9章その1 失態と告白①

 早朝の聖堂は重苦しい空気に包まれていた。集まった五人の顔には、一様に沈鬱な表情が刻まれている。

「悪霊め」

 ウェルが呟き、荒々しく何度も三叉を切った。その後ろで、苦し気に目を閉じたマズローが俯いている。

 聖堂の中央。エリスが焼かれたまさにその場所に、リノは横たわっていた。今はもう白の遺骸布に覆われて見えないが、そこにあったすさまじい光景はミナの目に焼き付いている。

 つんと立った鼻もくっきりとした目も焼け崩れ、その顔はとても正視できるものではなかった。燃焼のむらからだろう、身体は黒、茶、赤と毒々しいまだら模様を描いており、それが一層おぞましさを増幅させていた。

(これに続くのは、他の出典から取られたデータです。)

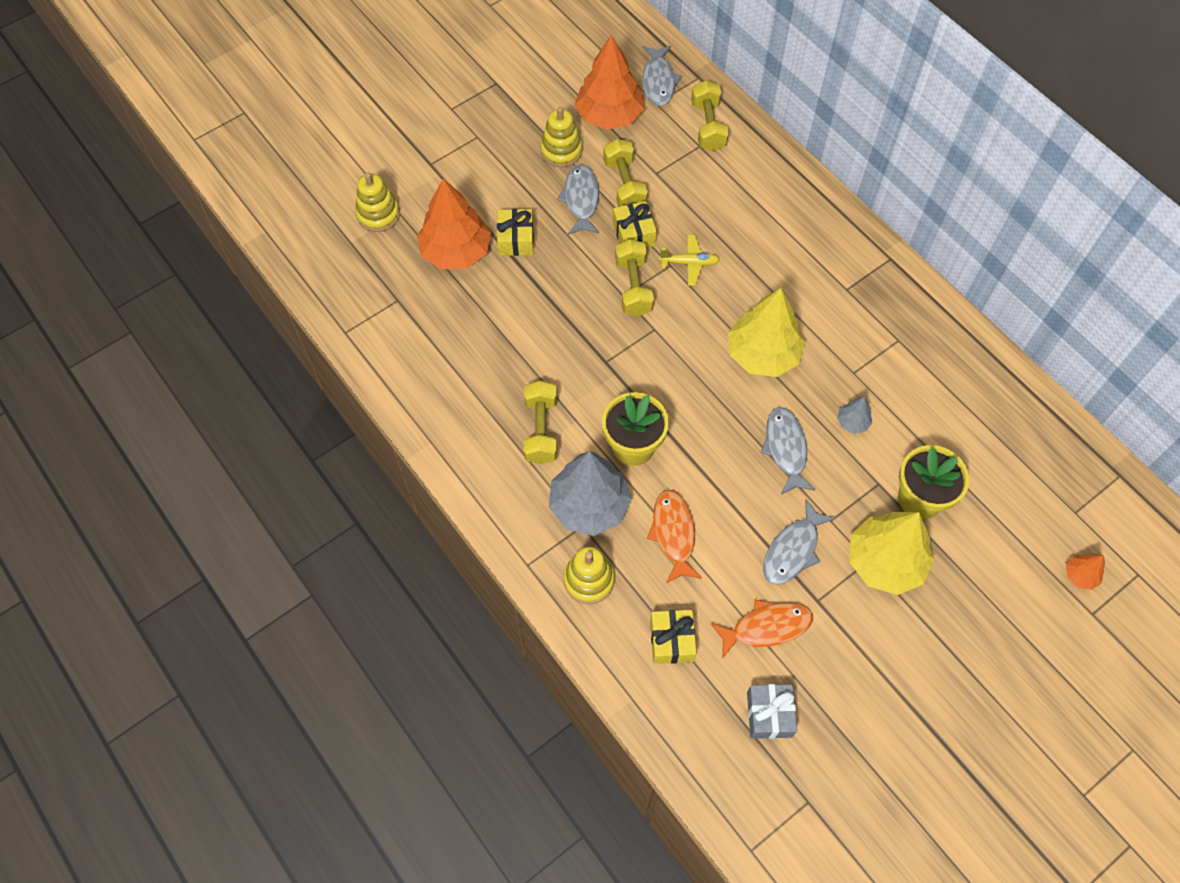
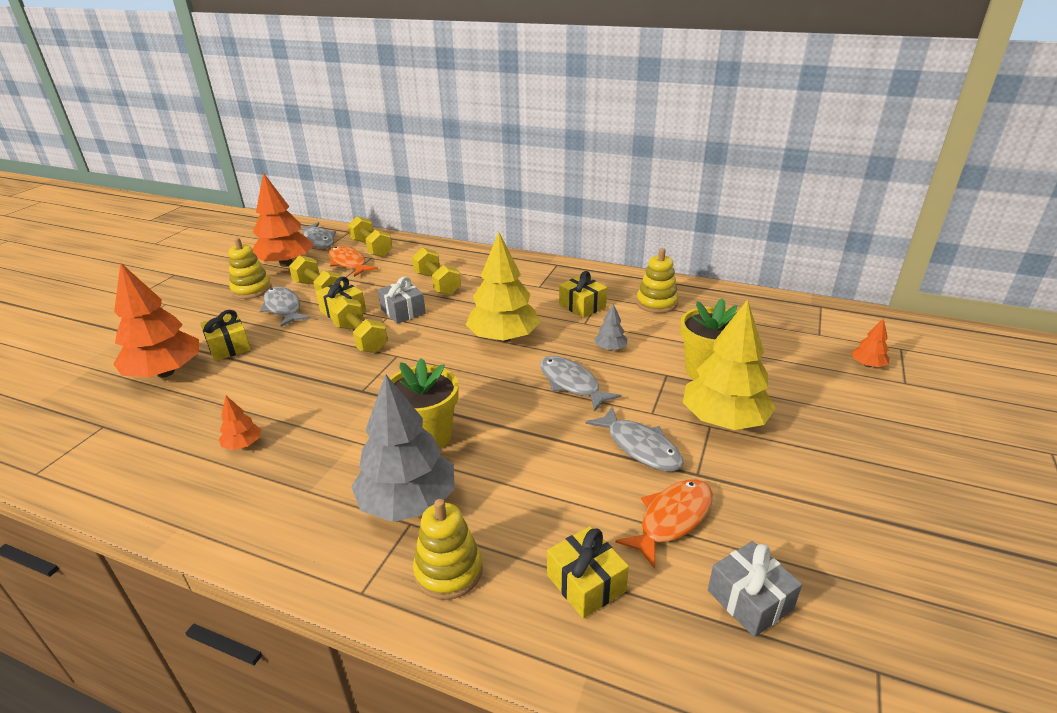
camera: 30 degrees left, 30 degrees down
(378, 214) = (66, 376): yellow stacking toy -> yellow stacking toy (656, 303)
(493, 379) = (243, 444): none -> orange tree
(541, 430) = (318, 463): yellow dumbbell -> yellow dumbbell (437, 284)
(673, 534) = (516, 485): orange fish -> orange fish (349, 263)
(689, 263) = (403, 311): yellow plane -> grey gift
(793, 550) = (640, 447): grey fish -> grey fish turned 45 degrees counterclockwise
(869, 345) = (582, 306): none -> yellow gift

単に火を点けたくらいでは人体は黒ずみにならないということを、ミナは初めて知った。

 死体を発見したのは、今回も朝課前の清掃に来たセラだ。報せを受けてミナたちが駆けつけた時、彼女はすでに正気を失っていた。

「そんな……どうして……」

 そう繰り返すばかりで、呼びかけにも反応しない。今は自室に運び込まれており、ノラが介抱に当たっている。その隣の部屋では、事件を知り昏倒したローザがこちらも横になったままだ。

 教会前に集まった住民たちに、朝課および晩課、そして聖堂の使用は当分中止だと伝えると、目に見えて動揺が走った。また何か起きたのではないか、と詰め寄る彼らを宥めるのは容易なことではなく、再び暴動が起きるのは時間の問題だと、場にいる誰もが感じた。

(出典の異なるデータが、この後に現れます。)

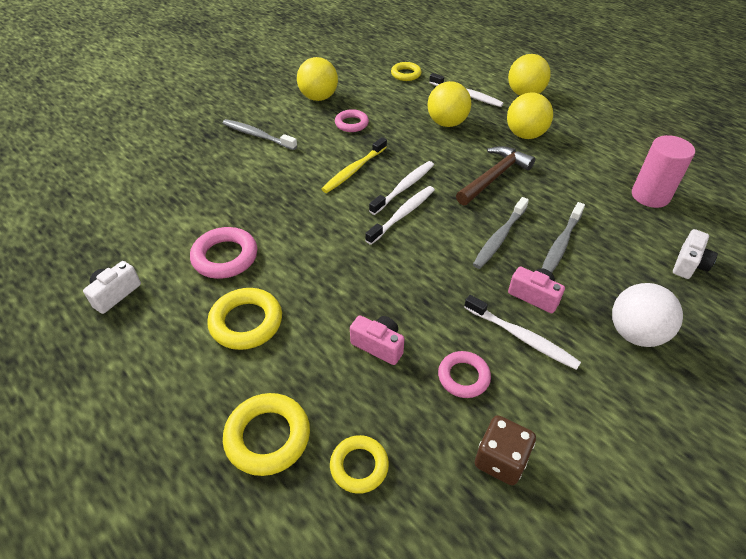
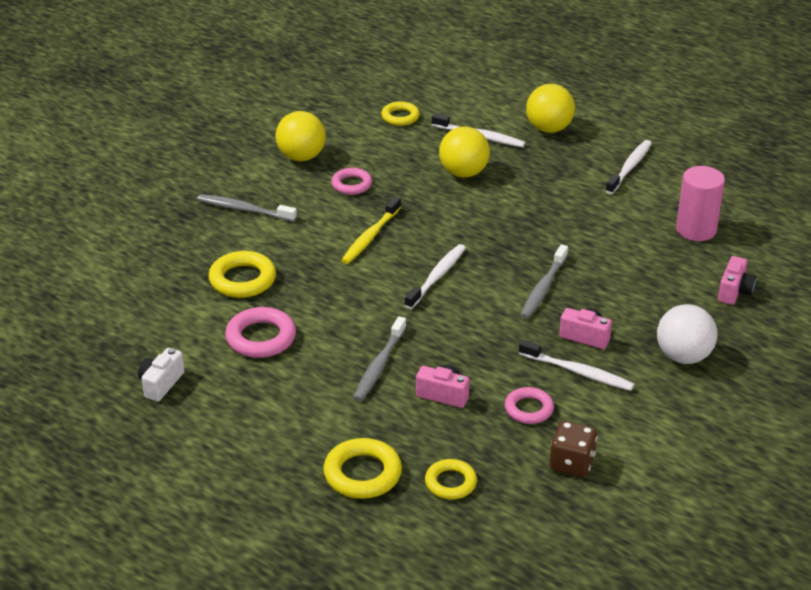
camera: 10 degrees left, 10 degrees down
(246, 322) = (307, 391): yellow ring -> yellow ring (242, 280)
(404, 187) = (431, 249): white toothbrush -> white toothbrush (629, 167)
(494, 177) = (528, 227): brown hammer -> none
(525, 135) = (555, 178): yellow ball -> none
(560, 245) = (606, 287): grey toothbrush -> grey toothbrush (379, 365)
(689, 264) = (734, 291): white camera -> pink camera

 死体を見て、ミナは二度吐いた。その凄惨な姿のせいだけではない。墓所でリノに問い質しておけば、こんなことにはならなかったのではないか――そんな思いが後悔となって臓腑を刺激したのだ。

「畜生!」

 何度目かの怒声を響かせると、ハルは壁に右手を叩きつけた。その拳は、しばらく前から赤く腫れ上がっている。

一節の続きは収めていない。